Protejo um estilo de vida. É como proteger o cante alentejano, a janela do Convento de Cristo ou os travesseiros da Piriquita, mas acusam alguns, menos glamorouso.
Eu uso taxis todas as semanas, redistribuindo o dinheiro que podia gastar num carro e em gasolina, mas onde gastaria a minha paciência. É a minha versão privada de trickle-down-enconomics, no fundo. É parecida com a original, mas envolve várias dimensões para além da económica: há também uma transmissão de conhecimento, de ignorância e de poesia de andaime. No fim, fico eu a ganhar, como na teoria original.
Mas infelizmente, os taxistas estão a deixar de ter piada.
Estão a usar aplicações. São a única parte dentro de um taxi instalada depois de 1995. Como tal distraem-nos, tomam-lhes o foco. Perdem-se. Esquecem-se de ligar o taximetro. Esquecem-se do essencial, falar doutra coisa que não a aplicação - para isso tenho os gajos do Uber - e sofrem.
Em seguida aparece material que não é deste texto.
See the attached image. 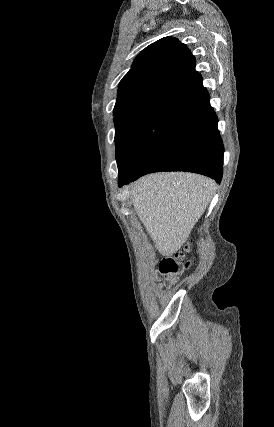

A pouco e pouco, fui perdendo os longos diálogos com os taxistas onde aprendia sobre a sua mitologia, os ritos, as celebrações: as histórias de juizes poderosos de lá da terra. Dos brutos GNR's do tempo da outra senhora, da tropa, do ultramar e de Lourenço Marques-nunca-Maputo e as histórias de gajas, sempre.
Ver as redes sociais a discutir Bolsonaro e o Ronaldo e deixar de denunciar a apropriação do que era apenas do domínio dos taxistas é grave. É mais um ataque a quem vê o seu estilo de vida ameaçado todos os dias. A opinião sobre putas que antes ouviria de um taxista entre um serviço de Santa Apolónia até Santos, ouço-a agora no conforto do meu lar, no telemóvel, vinda de uma dona-de-casa amiga da minha tia ou de um tipo que até estudou com quem trabalhei em 2001 e que parecia normal. Nunca mais ouvi um taxista a apontar como o problema sexual da gaja do carro da frente lhe afecta a condução e a solicitude com que ele o resolveria de bom grado. Muitos, como eu, estão a deixar de debater estes temas com os taxistas e a afastarem-nos do progresso alcançado na ultima década, quando as putas e stripers dos reality shows portugueses passaram a ver mulheres-poderosas e mulheres-independentes. Ouvir um taxista perguntar "o que acha da Daniela? aquela mulher leva tudo à frente!" é histórico. Tudo isso foi fruto do trabalho emocional feito com taxistas, diariamente, por activistas como eu, prontos a diminuir a distância gigante que separa o banco da frente do banco de trás e a desafiar o status quo e a perguntar: tão ladrão é o que vai à horta como o que fica à porta? se aceitar fazer um serviço a um preto, é mais ou menos prejudicado do que se o fizer a um cigano? um gajo rico rouba mais ou menos que um pobre? As putas devem passar recibo ou não? Se um taxista não passa recibo, está a fazer como as putas?
É por isto que apelo à razão e em concreto, à contenção: se as redes sociais promoverem temas controversos e opiniões politicamente incorrectas, lembrem-se onde e a quem pertencem: dentro dos táxis, com os taxistas.